Qatargate et Marocgate ont mis à jour les douteuses stratégies d’influence de ces pays au Parlement européen. Qu’en est-il d’Israël ? Plusieurs discrets lobbys sont à l’œuvre à Bruxelles pour inviter en Israël des élus et faire passer des messages contradictoires avec la politique officielle de l’Union européenne, notamment sur les colonies. Et ça marche : Israël est, avec l’Inde, en tête des destinations favorites des eurodéputés.
(Novembre 2021. Délégation des eurodéputés en visite en Israël Elnet Voir la photo)
Eurodéputé néerlandais conservateur, (membre du groupe des Conservateurs et réformistes européens – CRE), Bert-Jan Ruissen, 51 ans, est un partisan engagé d’Israël, prompt à afficher bruyamment son soutien sans réserve sur les réseaux sociaux. Vice-président de la délégation des relations avec Israël au Parlement européen (D-IL), il défend sans nuances la colonisation israélienne et reprend systématiquement les éléments de langage sur les « terroristes » palestiniens. Ce que l’on ne sait pas, c’est qu’une organisation très discrète basée à Washington, l’Israel Allies Foundation, qui n’est pas répertoriée dans le registre de transparence du Parlement européen et n’a pas de bureaux à Bruxelles, a pris en charge deux voyages en Israël de cet eurodéputé, en décembre 2019 et mars 2022.
En 2019, le député s’est même rendu dans les colonies, pourtant non reconnues par l’Union européenne. Présidée par Dave Weldon, un ancien représentant de Floride au Congrès, L’Israel Allies Foundation est une organisation de chrétiens évangélistes qui « considèrent l’État moderne d’Israël comme l’accomplissement des promesses prophétiques de Dieu concernant la terre d’Israël pour le peuple juif » et qui se donne pour mission « d’éduquer et de responsabiliser les législateurs pro-israéliens ». Tout un programme…
« L’IMPORTANCE DE RELATIONS ÉTROITES ENTRE L’EUROPE ET ISRAËL »
──────
Votre consigne » Recopiez à l'identique le passage de l'article sur les lobbys pro-israéliens à Bruxelles, de « (Novembre 2021. Délégation » à « et mars 2022. ». Les lignes qui suivent ne jouent aucun rôle dans cet exercice.

Données enregistrées »
──────
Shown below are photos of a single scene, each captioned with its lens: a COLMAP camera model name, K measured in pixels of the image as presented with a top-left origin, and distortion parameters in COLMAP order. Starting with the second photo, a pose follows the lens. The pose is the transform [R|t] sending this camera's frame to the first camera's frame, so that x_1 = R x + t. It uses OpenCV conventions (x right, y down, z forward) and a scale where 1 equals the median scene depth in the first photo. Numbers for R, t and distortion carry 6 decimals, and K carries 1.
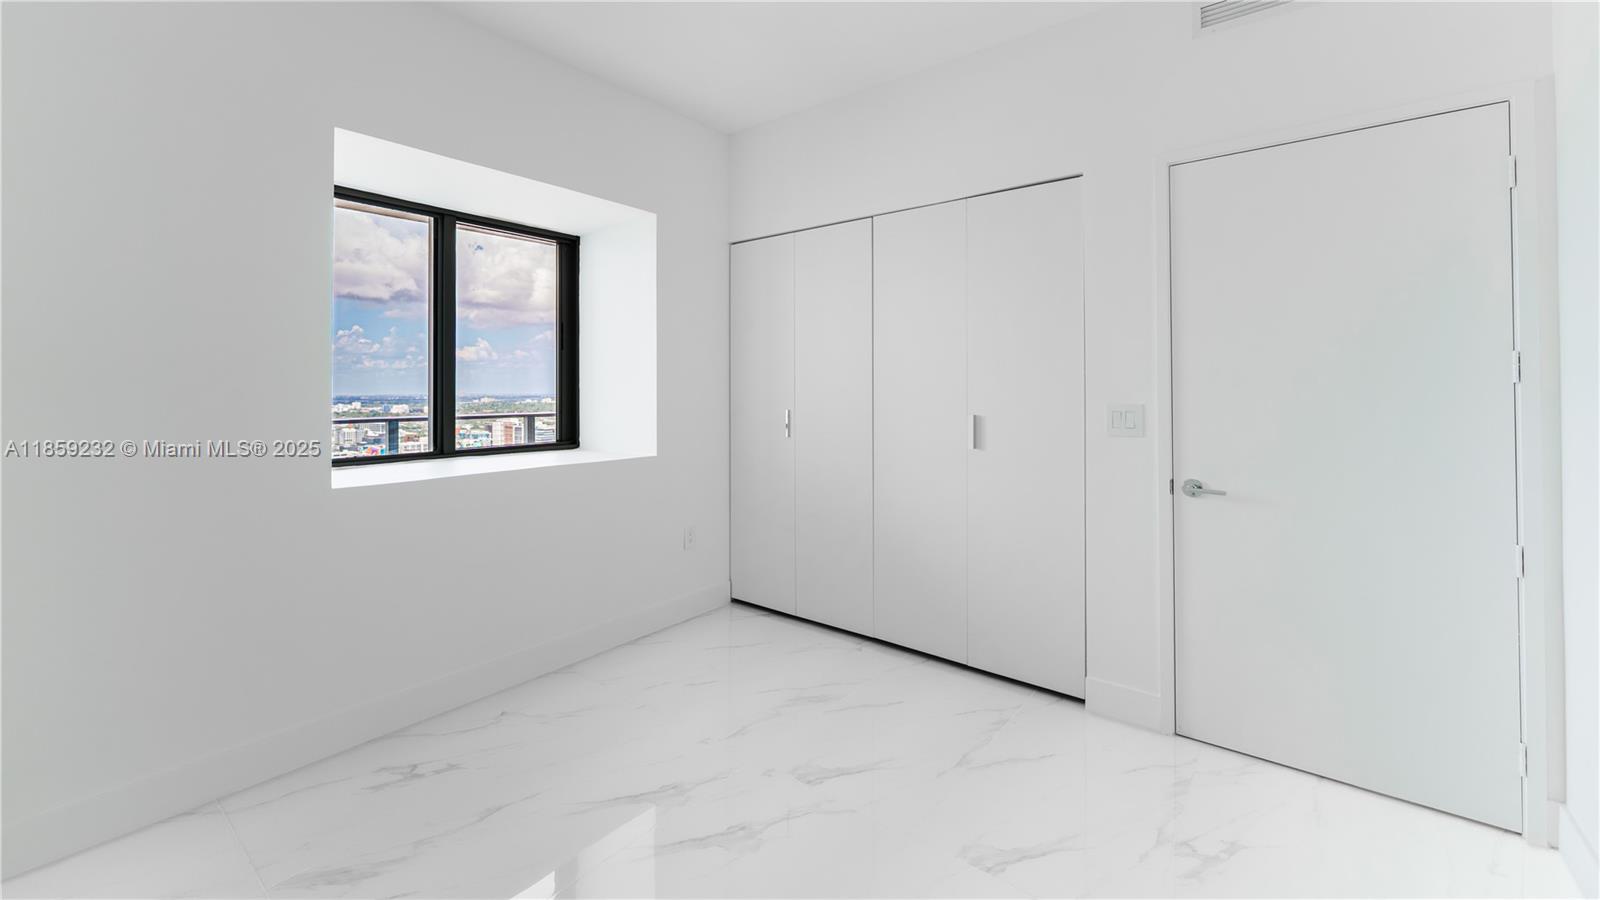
lens RADIAL K [[646.1, 0, 808.9], [0, 646.1, 387.9], [0, 0, 1]] dist [-0.000847, 0.000306]
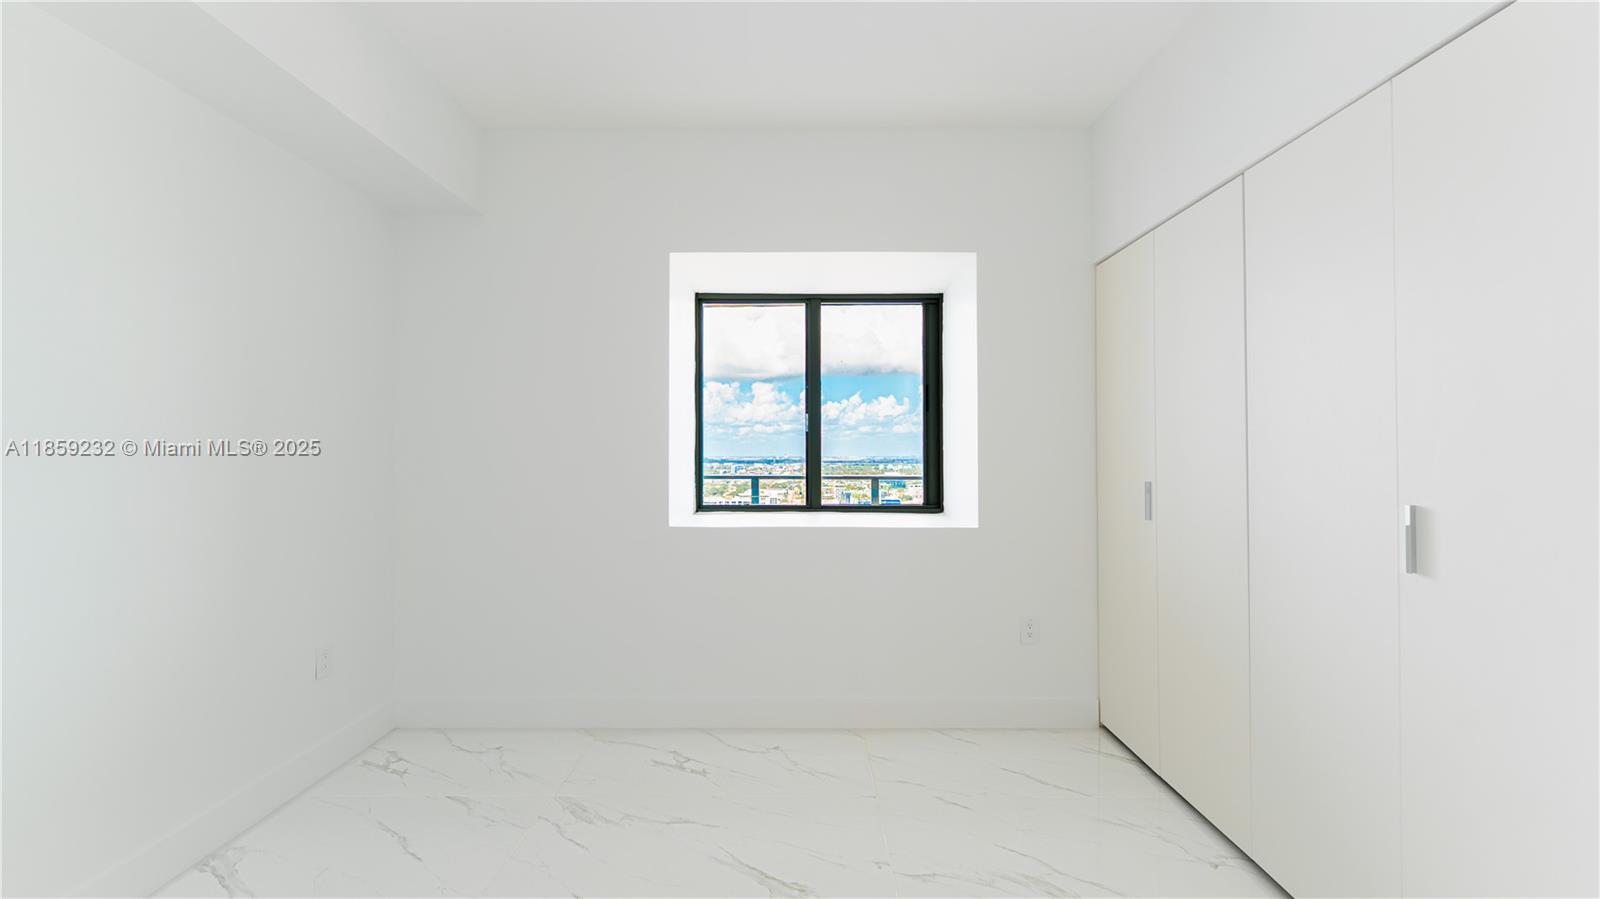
lens RADIAL K [[646.1, 0, 806.4], [0, 646.1, 451.3], [0, 0, 1]] dist [-0.000847, 0.000306]
pose [[0.598668, 0.000687, -0.800997, 0.341933], [0.000255, 0.999999, 0.001048, -0.000053], [0.800998, -0.000832, 0.598667, 0.303143]]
──────
Réponse attendue »
(Novembre 2021. Délégation des eurodéputés en visite en Israël Elnet Voir la photo)
Eurodéputé néerlandais conservateur, (membre du groupe des Conservateurs et réformistes européens – CRE), Bert-Jan Ruissen, 51 ans, est un partisan engagé d’Israël, prompt à afficher bruyamment son soutien sans réserve sur les réseaux sociaux. Vice-président de la délégation des relations avec Israël au Parlement européen (D-IL), il défend sans nuances la colonisation israélienne et reprend systématiquement les éléments de langage sur les « terroristes » palestiniens. Ce que l’on ne sait pas, c’est qu’une organisation très discrète basée à Washington, l’Israel Allies Foundation, qui n’est pas répertoriée dans le registre de transparence du Parlement européen et n’a pas de bureaux à Bruxelles, a pris en charge deux voyages en Israël de cet eurodéputé, en décembre 2019 et mars 2022.